Pass { "repair": true } in the JSON body to trigger a full FTS rebuild
if a mismatch is detected. Without that flag, the endpoint checks and
reports only.
FTS rebuilds are expensive. This action uses a separate, stricter rate limit:
- Cooldown:
repairReembedCooldownMs(default: 5 minutes) - Hourly budget: 5 (hardcoded)
# Check only
curl -X POST http://localhost:3850/api/repair/check-fts
# Check and rebuild if mismatched
curl -X POST http://localhost:3850/api/repair/check-fts \
-H "Content-Type: application/json" \
-d '{"repair": true}'
POST /api/repair/retention-sweep
Triggers an immediate retention purge instead of waiting for the next scheduled sweep. This is useful when tombstone accumulation is causing storage health to degrade.
- Cooldown:
repairRequeueCooldownMs(default: 1 minute) - Hourly budget:
repairRequeueHourlyBudget(default: 50)
Note: this endpoint returns 501 if the pipeline has not been started and the retention worker handle is unavailable.
curl -X POST http://localhost:3850/api/repair/retention-sweep
Response shape
All repair endpoints return the same structure:
{
"action": "requeueDeadJobs",
"success": true,
"affected": 12,
"message": "requeued 12 dead job(s) to pending"
}
A failed gate check returns the same shape with success: false and a
message explaining which gate blocked it, with HTTP 429.
Maintenance Worker
The maintenance worker runs on a timer and combines diagnostics with repair
to close the loop autonomously.
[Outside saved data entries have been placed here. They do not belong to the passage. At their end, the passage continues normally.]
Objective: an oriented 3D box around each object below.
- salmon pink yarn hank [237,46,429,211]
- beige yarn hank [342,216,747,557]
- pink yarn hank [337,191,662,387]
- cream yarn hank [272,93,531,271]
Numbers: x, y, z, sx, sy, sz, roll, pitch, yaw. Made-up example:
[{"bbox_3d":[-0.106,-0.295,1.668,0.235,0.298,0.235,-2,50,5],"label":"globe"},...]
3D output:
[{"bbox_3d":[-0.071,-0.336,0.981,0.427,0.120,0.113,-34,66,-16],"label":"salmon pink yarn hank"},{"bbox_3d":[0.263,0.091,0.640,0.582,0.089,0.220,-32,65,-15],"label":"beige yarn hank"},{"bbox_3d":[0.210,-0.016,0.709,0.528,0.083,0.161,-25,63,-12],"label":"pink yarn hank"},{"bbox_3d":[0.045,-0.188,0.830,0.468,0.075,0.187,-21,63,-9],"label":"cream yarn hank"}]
It starts only when autonomousEnabled is
true and autonomousFrozen is false.
Modes
The worker operates in one of two modes, controlled by maintenanceMode:
observe (default) — the worker runs diagnostics and logs recommendations but does not execute any repairs. This lets you see what would happen before committing to autonomous execution.
execute — the worker runs diagnostics, builds recommendations, and calls
the appropriate repair actions automatically. The actor type is "daemon",
which bypasses the autonomousEnabled agent check.
Recommendation engine
After each diagnostic run, the worker maps degraded signals to specific repair actions:
| Condition | Action |
|---|---|
queue.deadRate > 1% | requeueDeadJobs |
queue.leaseAnomalies > 0 | releaseStaleLeases |
index.ftsMismatch | checkFtsConsistency (with rebuild) |
| tombstone ratio > 30% | triggerRetentionSweep |
Halt tracker
Each repair action has an independent consecutive-failure counter. When an
action is executed MAX_INEFFECTIVE_RUNS (3) times in a row without
improving the composite score, it is halted. The halt clears if any
subsequent diagnostic cycle finds no recommendations, at which point the
counters reset entirely.
This prevents the worker from hammering a repair that isn’t helping — for example, repeatedly requeuing dead jobs when the root cause is an unavailable LLM provider.
Configuration
These settings live under the pipelineV2 block in $SIGNET_WORKSPACE/agent.yaml:
| Key | Default | Description |
|---|---|---|
autonomousEnabled | false | Enables autonomous mode and repair agent access |
autonomousFrozen | false | Hard freeze — blocks all repairs regardless of actor |
maintenanceMode | "observe" | "observe" or "execute" |
maintenanceIntervalMs | 1800000 (30 min) | How often the worker runs. Min 60s, max 24h |
repairRequeueCooldownMs | 60000 (1 min) | Cooldown for requeue/lease/sweep actions |
repairRequeueHourlyBudget | 50 | Max invocations per hour for those actions |
repairReembedCooldownMs | 300000 (5 min) | Cooldown for FTS consistency check |
repairReembedHourlyBudget | 10 | Max FTS checks per hour |
leaseTimeoutMs | 300000 (5 min) | Age at which a leased job is considered stale |
Example configuration to enable execute mode with a 15-minute cycle:
pipelineV2:
autonomousEnabled: true
maintenanceMode: execute
maintenanceIntervalMs: 900000
Changes to these values take effect on the next pipeline restart. The maintenance worker captures config at startup and does not hot-reload, which ensures the rate limiter’s cooldown windows remain consistent across a cycle.